Reproduce, character for character, every line of text in the entries below, omitting the pictures.

The records section start

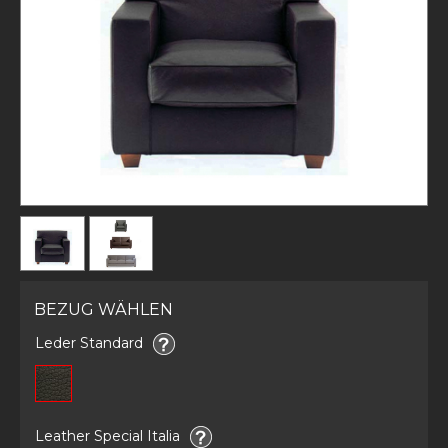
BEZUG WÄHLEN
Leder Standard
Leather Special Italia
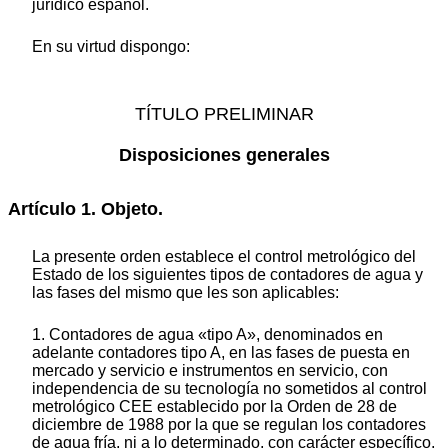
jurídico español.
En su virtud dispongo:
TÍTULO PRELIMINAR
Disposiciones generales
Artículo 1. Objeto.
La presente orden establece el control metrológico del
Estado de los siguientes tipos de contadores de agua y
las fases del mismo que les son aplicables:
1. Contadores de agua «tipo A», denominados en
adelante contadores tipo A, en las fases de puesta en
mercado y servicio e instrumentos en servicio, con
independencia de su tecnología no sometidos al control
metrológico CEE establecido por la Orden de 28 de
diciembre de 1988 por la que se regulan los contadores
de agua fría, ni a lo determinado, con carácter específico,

The records section end

| Your response |
BEZUG WÄHLEN
Leder Standard
Leather Special Italia
jurídico español.
En su virtud dispongo:
TÍTULO PRELIMINAR
Disposiciones generales
Artículo 1. Objeto.
La presente orden establece el control metrológico del
Estado de los siguientes tipos de contadores de agua y
las fases del mismo que les son aplicables:
1. Contadores de agua «tipo A», denominados en
adelante contadores tipo A, en las fases de puesta en
mercado y servicio e instrumentos en servicio, con
independencia de su tecnología no sometidos al control
metrológico CEE establecido por la Orden de 28 de
diciembre de 1988 por la que se regulan los contadores
de agua fría, ni a lo determinado, con carácter específico,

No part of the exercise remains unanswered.